─── Material supplied

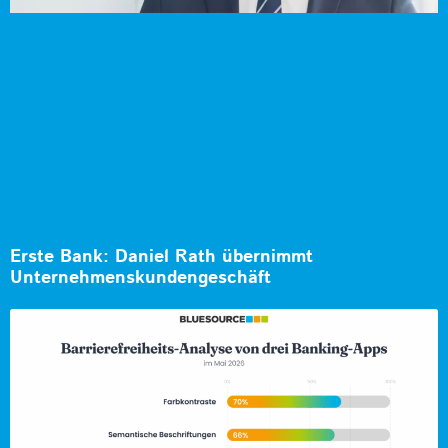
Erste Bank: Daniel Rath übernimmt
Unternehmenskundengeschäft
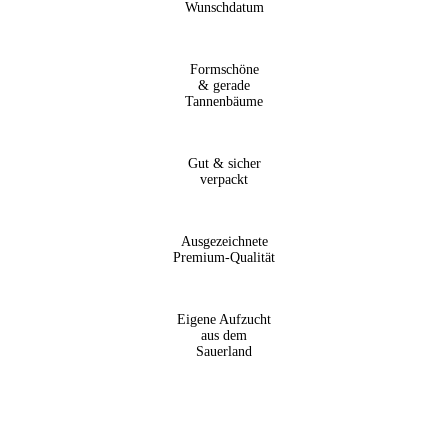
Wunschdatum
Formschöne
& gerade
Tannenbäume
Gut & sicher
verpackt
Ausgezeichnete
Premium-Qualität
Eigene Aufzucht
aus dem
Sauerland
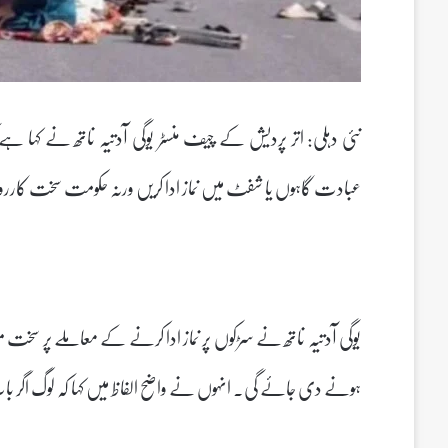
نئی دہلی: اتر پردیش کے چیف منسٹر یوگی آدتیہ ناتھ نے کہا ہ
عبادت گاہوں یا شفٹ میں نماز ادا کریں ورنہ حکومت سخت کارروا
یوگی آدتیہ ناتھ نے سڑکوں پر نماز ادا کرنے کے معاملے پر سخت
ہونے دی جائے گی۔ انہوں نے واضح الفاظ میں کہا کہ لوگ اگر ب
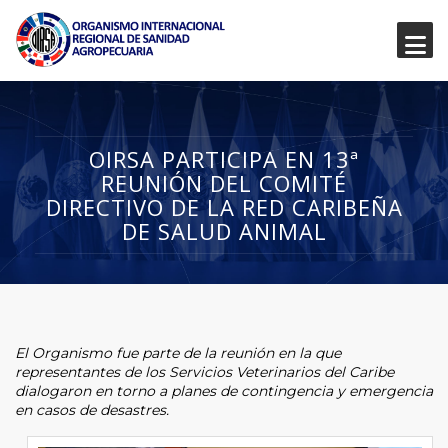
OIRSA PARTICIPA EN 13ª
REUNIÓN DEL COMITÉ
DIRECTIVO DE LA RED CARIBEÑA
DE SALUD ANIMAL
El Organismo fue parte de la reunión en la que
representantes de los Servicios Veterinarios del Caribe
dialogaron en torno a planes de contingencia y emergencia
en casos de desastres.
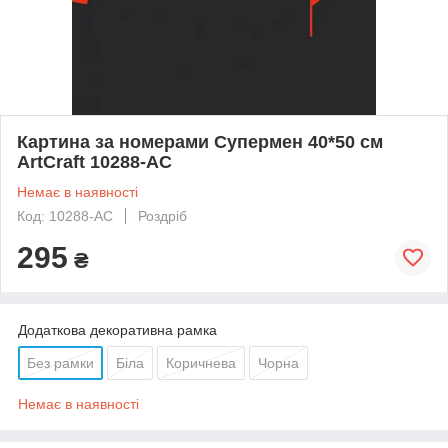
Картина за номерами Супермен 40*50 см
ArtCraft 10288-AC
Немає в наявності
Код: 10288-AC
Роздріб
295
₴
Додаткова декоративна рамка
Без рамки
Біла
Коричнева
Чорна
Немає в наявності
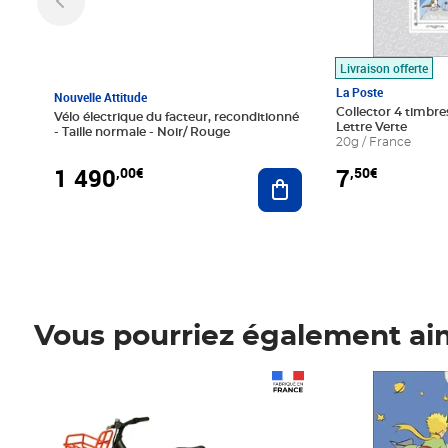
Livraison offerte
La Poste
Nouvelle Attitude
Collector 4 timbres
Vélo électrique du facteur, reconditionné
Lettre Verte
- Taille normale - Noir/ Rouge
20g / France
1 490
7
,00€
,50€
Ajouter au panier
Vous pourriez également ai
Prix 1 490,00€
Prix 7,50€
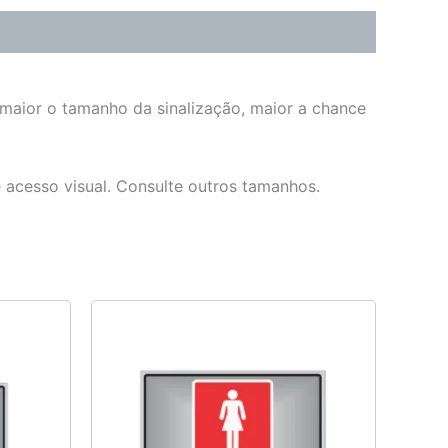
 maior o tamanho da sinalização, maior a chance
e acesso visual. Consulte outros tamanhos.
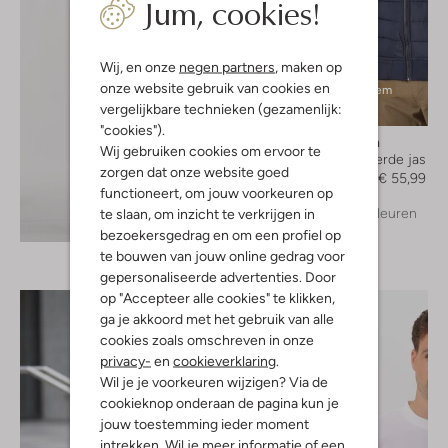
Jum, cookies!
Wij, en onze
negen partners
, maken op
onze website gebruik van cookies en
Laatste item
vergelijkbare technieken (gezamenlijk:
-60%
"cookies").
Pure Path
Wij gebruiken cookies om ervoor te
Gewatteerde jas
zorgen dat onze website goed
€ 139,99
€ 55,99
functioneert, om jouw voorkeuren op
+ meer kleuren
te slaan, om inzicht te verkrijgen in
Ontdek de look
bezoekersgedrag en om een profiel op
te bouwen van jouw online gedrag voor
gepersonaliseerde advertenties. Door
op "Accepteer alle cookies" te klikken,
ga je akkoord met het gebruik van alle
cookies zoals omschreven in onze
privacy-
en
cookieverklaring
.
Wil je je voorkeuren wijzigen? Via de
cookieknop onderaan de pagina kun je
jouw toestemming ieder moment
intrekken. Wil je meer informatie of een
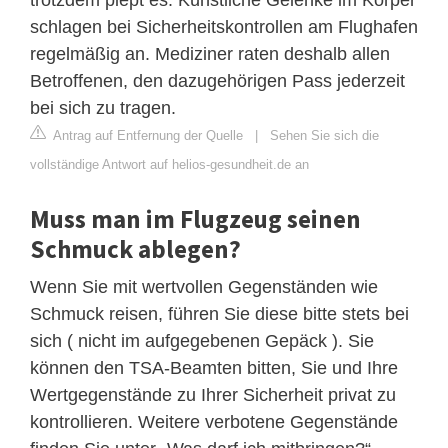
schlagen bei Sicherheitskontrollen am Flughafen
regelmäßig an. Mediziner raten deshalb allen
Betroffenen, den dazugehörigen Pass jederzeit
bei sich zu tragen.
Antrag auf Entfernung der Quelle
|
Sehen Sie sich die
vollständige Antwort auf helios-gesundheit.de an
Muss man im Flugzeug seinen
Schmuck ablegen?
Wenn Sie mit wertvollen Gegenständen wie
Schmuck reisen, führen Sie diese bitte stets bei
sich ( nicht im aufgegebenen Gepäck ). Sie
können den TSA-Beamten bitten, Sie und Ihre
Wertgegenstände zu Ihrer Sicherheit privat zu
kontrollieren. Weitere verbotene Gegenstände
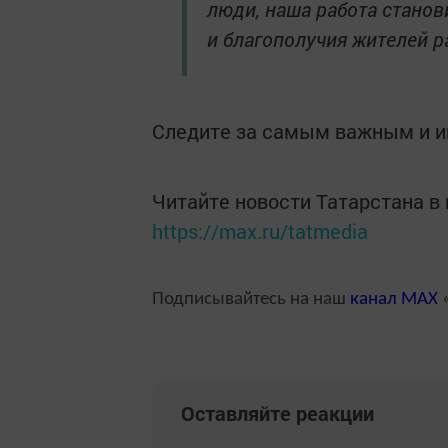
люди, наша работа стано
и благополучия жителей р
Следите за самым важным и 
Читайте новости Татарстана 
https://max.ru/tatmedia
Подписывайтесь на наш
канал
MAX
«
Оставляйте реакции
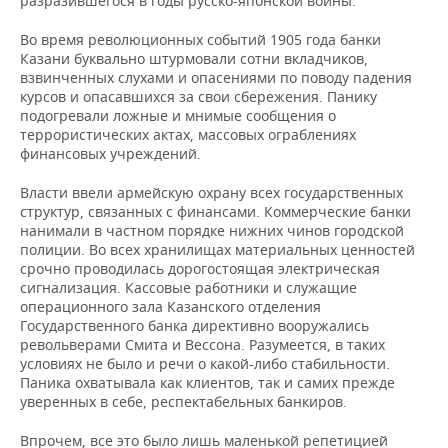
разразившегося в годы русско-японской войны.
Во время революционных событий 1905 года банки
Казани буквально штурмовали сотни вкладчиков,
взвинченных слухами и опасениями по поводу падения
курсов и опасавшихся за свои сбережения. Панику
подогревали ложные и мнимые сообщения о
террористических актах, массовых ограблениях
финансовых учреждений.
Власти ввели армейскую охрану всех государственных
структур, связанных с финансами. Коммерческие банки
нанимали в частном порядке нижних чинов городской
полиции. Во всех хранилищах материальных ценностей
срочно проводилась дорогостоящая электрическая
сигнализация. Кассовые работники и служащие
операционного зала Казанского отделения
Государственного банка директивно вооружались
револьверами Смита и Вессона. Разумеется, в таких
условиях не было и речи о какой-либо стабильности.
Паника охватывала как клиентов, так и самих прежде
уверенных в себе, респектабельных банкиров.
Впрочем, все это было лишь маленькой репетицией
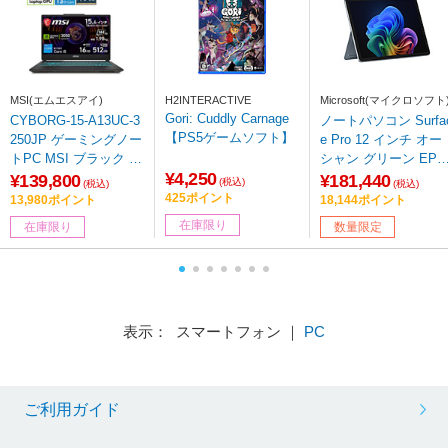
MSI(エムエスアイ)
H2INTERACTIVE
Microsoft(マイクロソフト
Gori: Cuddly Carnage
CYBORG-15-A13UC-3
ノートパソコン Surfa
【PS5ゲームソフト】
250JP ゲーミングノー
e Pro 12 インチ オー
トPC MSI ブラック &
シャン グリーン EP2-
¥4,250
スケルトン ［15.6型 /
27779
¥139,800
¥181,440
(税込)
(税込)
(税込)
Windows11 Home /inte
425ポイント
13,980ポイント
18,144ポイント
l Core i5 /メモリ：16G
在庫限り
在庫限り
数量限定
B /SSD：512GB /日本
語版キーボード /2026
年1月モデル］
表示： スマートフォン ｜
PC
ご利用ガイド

──────

Directions for this task: Reproduce the text read from all the rows above word for word, leaving the pictures out of your answer.

Written answer:
Erste Bank: Daniel Rath übernimmt
Unternehmenskundengeschäft
Wunschdatum
Formschöne
& gerade
Tannenbäume
Gut & sicher
verpackt
Ausgezeichnete
Premium-Qualität
Eigene Aufzucht
aus dem
Sauerland
نئی دہلی: اتر پردیش کے چیف منسٹر یوگی آدتیہ ناتھ نے کہا ہ
عبادت گاہوں یا شفٹ میں نماز ادا کریں ورنہ حکومت سخت کارروا
یوگی آدتیہ ناتھ نے سڑکوں پر نماز ادا کرنے کے معاملے پر سخت
ہونے دی جائے گی۔ انہوں نے واضح الفاظ میں کہا کہ لوگ اگر ب
OIRSA PARTICIPA EN 13ª
REUNIÓN DEL COMITÉ
DIRECTIVO DE LA RED CARIBEÑA
DE SALUD ANIMAL
El Organismo fue parte de la reunión en la que
representantes de los Servicios Veterinarios del Caribe
dialogaron en torno a planes de contingencia y emergencia
en casos de desastres.
Картина за номерами Супермен 40*50 см
ArtCraft 10288-AC
Немає в наявності
Код: 10288-AC
Роздріб
295
₴
Додаткова декоративна рамка
Без рамки
Біла
Коричнева
Чорна
Немає в наявності
Livraison offerte
La Poste
Nouvelle Attitude
Collector 4 timbres
Vélo électrique du facteur, reconditionné
Lettre Verte
- Taille normale - Noir/ Rouge
20g / France
1 490
7
,00€
,50€
Ajouter au panier
Vous pourriez également ai
Prix 1 490,00€
Prix 7,50€
 maior o tamanho da sinalização, maior a chance
e acesso visual. Consulte outros tamanhos.
Jum, cookies!
Wij, en onze
negen partners
, maken op
onze website gebruik van cookies en
Laatste item
vergelijkbare technieken (gezamenlijk:
-60%
"cookies").
Pure Path
Wij gebruiken cookies om ervoor te
Gewatteerde jas
zorgen dat onze website goed
€ 139,99
€ 55,99
functioneert, om jouw voorkeuren op
+ meer kleuren
te slaan, om inzicht te verkrijgen in
Ontdek de look
bezoekersgedrag en om een profiel op
te bouwen van jouw online gedrag voor
gepersonaliseerde advertenties. Door
op "Accepteer alle cookies" te klikken,
ga je akkoord met het gebruik van alle
cookies zoals omschreven in onze
privacy-
en
cookieverklaring
.
Wil je je voorkeuren wijzigen? Via de
cookieknop onderaan de pagina kun je
jouw toestemming ieder moment
intrekken. Wil je meer informatie of een
schlagen bei Sicherheitskontrollen am Flughafen
regelmäßig an. Mediziner raten deshalb allen
Betroffenen, den dazugehörigen Pass jederzeit
bei sich zu tragen.
Antrag auf Entfernung der Quelle
|
Sehen Sie sich die
vollständige Antwort auf helios-gesundheit.de an
Muss man im Flugzeug seinen
Schmuck ablegen?
Wenn Sie mit wertvollen Gegenständen wie
Schmuck reisen, führen Sie diese bitte stets bei
sich ( nicht im aufgegebenen Gepäck ). Sie
können den TSA-Beamten bitten, Sie und Ihre
Wertgegenstände zu Ihrer Sicherheit privat zu
kontrollieren. Weitere verbotene Gegenstände
люди, наша работа стано
и благополучия жителей р
Следите за самым важным и 
Читайте новости Татарстана 
https://max.ru/tatmedia
Подписывайтесь на наш
канал
MAX
«
Оставляйте реакции
разразившегося в годы русско-японской войны.
Во время революционных событий 1905 года банки
Казани буквально штурмовали сотни вкладчиков,
взвинченных слухами и опасениями по поводу падения
курсов и опасавшихся за свои сбережения. Панику
подогревали ложные и мнимые сообщения о
террористических актах, массовых ограблениях
финансовых учреждений.
Власти ввели армейскую охрану всех государственных
структур, связанных с финансами. Коммерческие банки
нанимали в частном порядке нижних чинов городской
полиции. Во всех хранилищах материальных ценностей
срочно проводилась дорогостоящая электрическая
сигнализация. Кассовые работники и служащие
операционного зала Казанского отделения
Государственного банка директивно вооружались
револьверами Смита и Вессона. Разумеется, в таких
условиях не было и речи о какой-либо стабильности.
Паника охватывала как клиентов, так и самих прежде
уверенных в себе, респектабельных банкиров.
Впрочем, все это было лишь маленькой репетицией
MSI(エムエスアイ)
H2INTERACTIVE
Microsoft(マイクロソフト
Gori: Cuddly Carnage
CYBORG-15-A13UC-3
ノートパソコン Surfa
【PS5ゲームソフト】
250JP ゲーミングノー
e Pro 12 インチ オー
トPC MSI ブラック &
シャン グリーン EP2-
¥4,250
スケルトン ［15.6型 /
27779
¥139,800
¥181,440
(税込)
(税込)
(税込)
Windows11 Home /inte
425ポイント
13,980ポイント
18,144ポイント
l Core i5 /メモリ：16G
在庫限り
在庫限り
数量限定
B /SSD：512GB /日本
語版キーボード /2026
年1月モデル］
表示： スマートフォン ｜
PC
ご利用ガイド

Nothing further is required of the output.